The Queen v Neil Martin Clarke
[2000] NZCA 349
•27 November 2000
| IN THE COURT OF APPEAL OF NEW ZEALAND | CA 357/00 |
THE QUEEN
V
NEIL MARTIN CLARKE
| Hearing: | 27 November 2000 |
| Coram: | Thomas J Heron J Anderson J |
| Appearances: | Mr Clarke appears in person P K Feltham for Crown |
| Judgment: | 27 November 2000 |
| JUDGMENT OF THE COURT DELIVERED BY THOMAS J |
The appellant, Mr Clarke, has applied for special leave to appeal against his conviction and sentence in the Wellington District Court on 30 March and 1 June 1999 respectively, in respect of a charge of excess blood alcohol.
The matter has a lengthy history. Mr Clarke was arrested on 2 November 1998 and charged with careless driving, being unlawfully in an enclosed yard, and excess blood alcohol. He defended the charges which were heard before Moss DCJ on 31 March 1999 in the Wellington District Court. In an oral judgment the Judge dismissed the charge of being unlawfully in an enclosed yard and convicted Mr Clarke on the remaining two charges of careless driving and excess blood alcohol. Moss DCJ then sentenced Mr Clarke to seven months periodic detention and two years disqualification on the excess blood alcohol charge, and six months disqualification on the careless driving charge.
Mr Clarke appealed to the High Court. The appeal against conviction and sentence was heard by Potter J on 8 October 1999. In a reserved decision, Potter J dismissed the appeal against both conviction and sentence. Mr Clarke applied for leave to appeal to this Court. Fisher J dismissed this application on 12 November 1999 holding that there was no question of law involved.
Mr Clarke next applied for special leave to appeal to this Court against his conviction and sentence. In a reserved decision delivered on 4 April this year, this Court dismissed Mr Clarke’s application.
On 25 July of this year, a Probation Officer applied for a review of the sentence of seven months periodic detention imposed on 1 June 1999. This application was heard by Tuohy DCJ on 28 July. The existing sentence of seven months periodic detention was cancelled along with Mr Clarke’s outstanding fines. A total sentence of 12 months periodic detention was imposed instead.

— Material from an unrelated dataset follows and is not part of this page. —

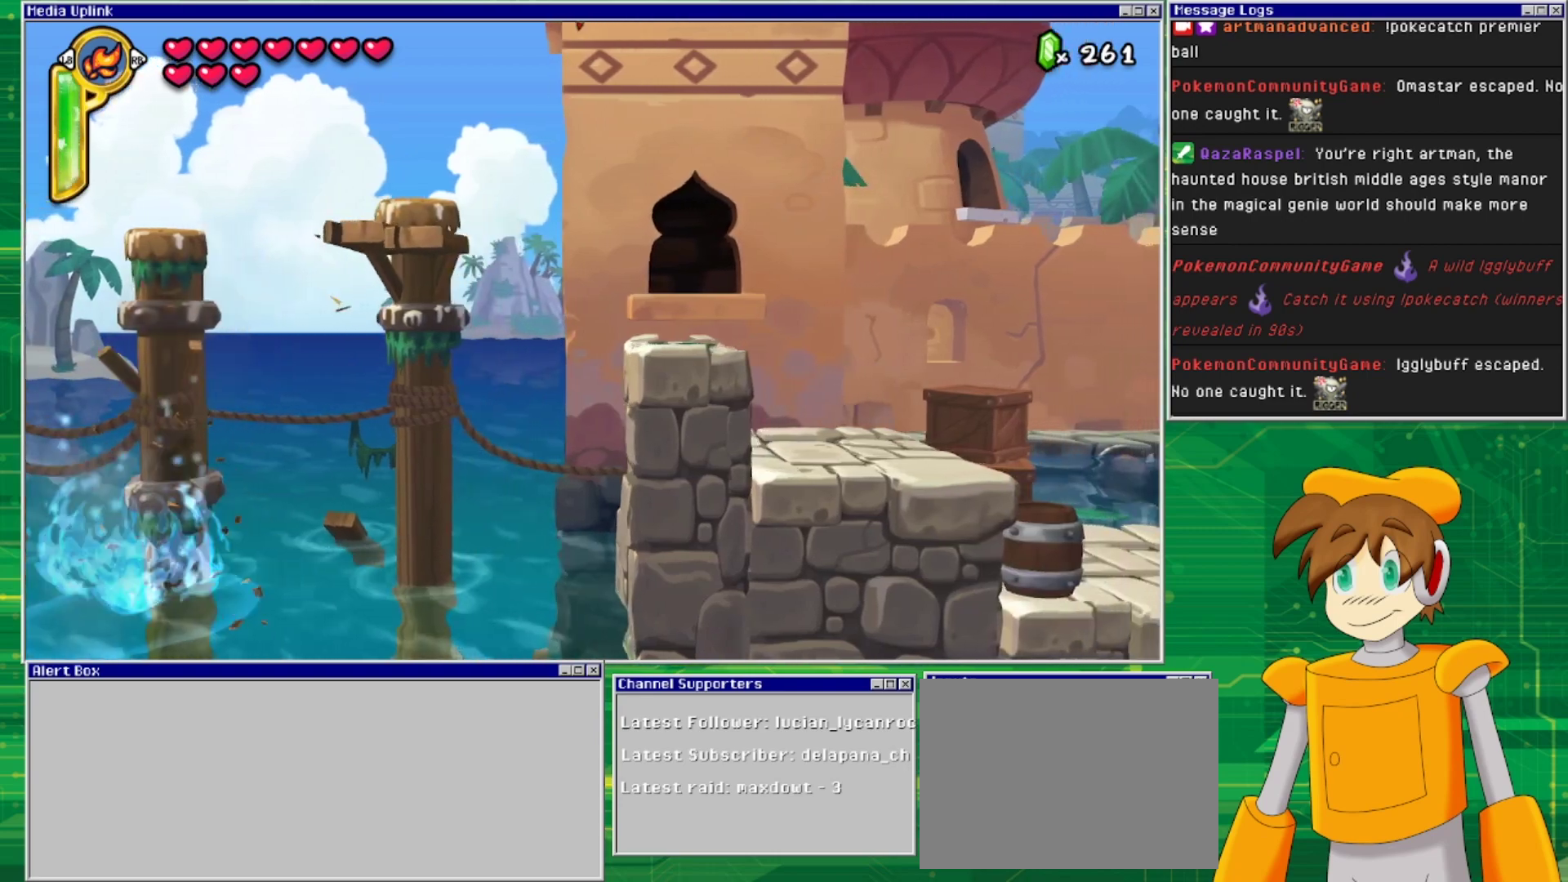
{"buttons": ["DPAD_RIGHT"], "events": [[100, "CROSS", "up"]]}
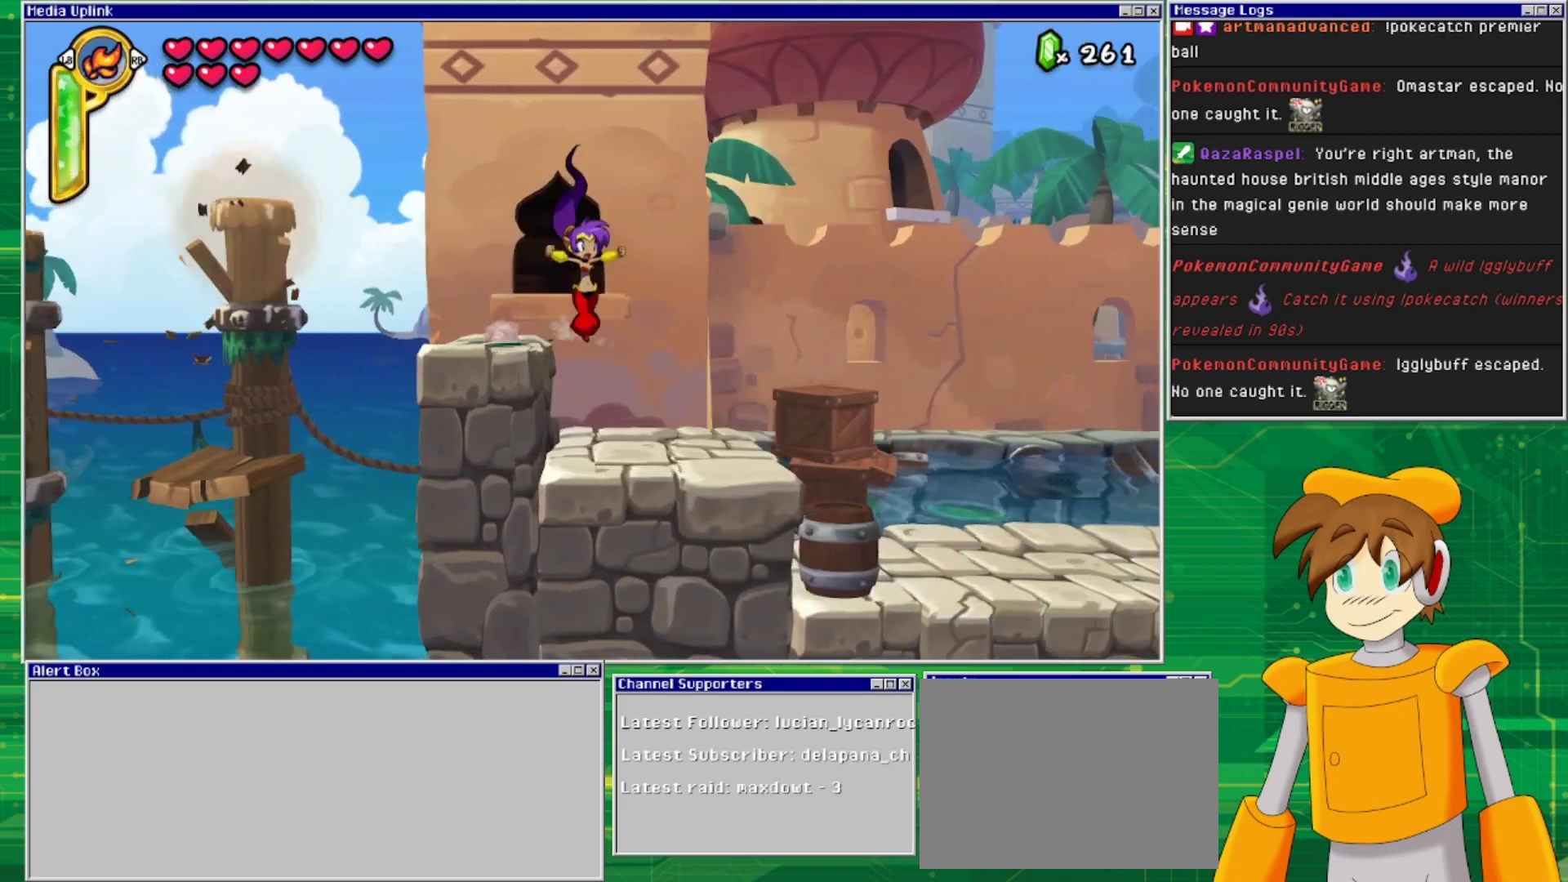
{"buttons": ["DPAD_RIGHT"], "events": []}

Mr Clarke appealed against his conviction and sentence on 28 July 2000. His appeal was heard by McGechan J on 28 August. The learned Judge held that he was unable to reopen the appeal against conviction in respect of the blood alcohol charge as that matter had already been dealt with by this Court. He therefore treated the appeal as an appeal against the sentence imposed on review, and allowed the appeal. He quashed the sentence of 12 months periodic detention and replaced it with a sentence of nine months period detention.
On 12 September this year, Mr Clarke applied for leave to appeal to this Court against McGechan J’s decision. The Judge dismissed the application holding that no question of law arose.
Mr Clarke appeared in this Court today in person. As discussion in this Court confirmed, Mr Clarke is still seeking to appeal against his original conviction and sentence on the charge of excess blood alcohol. That appeal has already been heard and determined by this Court. As the decision of this Court delivered on 9 April 2000 makes clear, the Court on that occasion considered all the issues and found that no question of law of general or public importance could be identified justifying the granting of special leave to appeal. Accordingly, the appeal was dismissed.
Section 144 (6) of the Summary Proceedings Act 1957 states:
The decision of the Court of Appeal on any application to that Court for leave to appeal shall be final. (Emphasis added).
There is no jurisdiction for this Court to now reconsider Mr Clarke’s appeal against conviction and that appeal is therefore dismissed. All that this Court has jurisdiction to consider is the application for special leave to appeal against McGechan J’s sentencing of Mr Clarke on 29 August 2000: the quashing of the original sentence of 12 months periodic detention and substitution of nine months periodic detention. For this Court to grant special leave, however, an appellant must first identify a question of law before the Court can consider the appeal. Mr Clarke cannot do that. No question of law is involved and, however important it may be to Mr Clarke, nothing remotely suggests a question of general or public importance.
The application for leave is refused and the appeal is dismissed.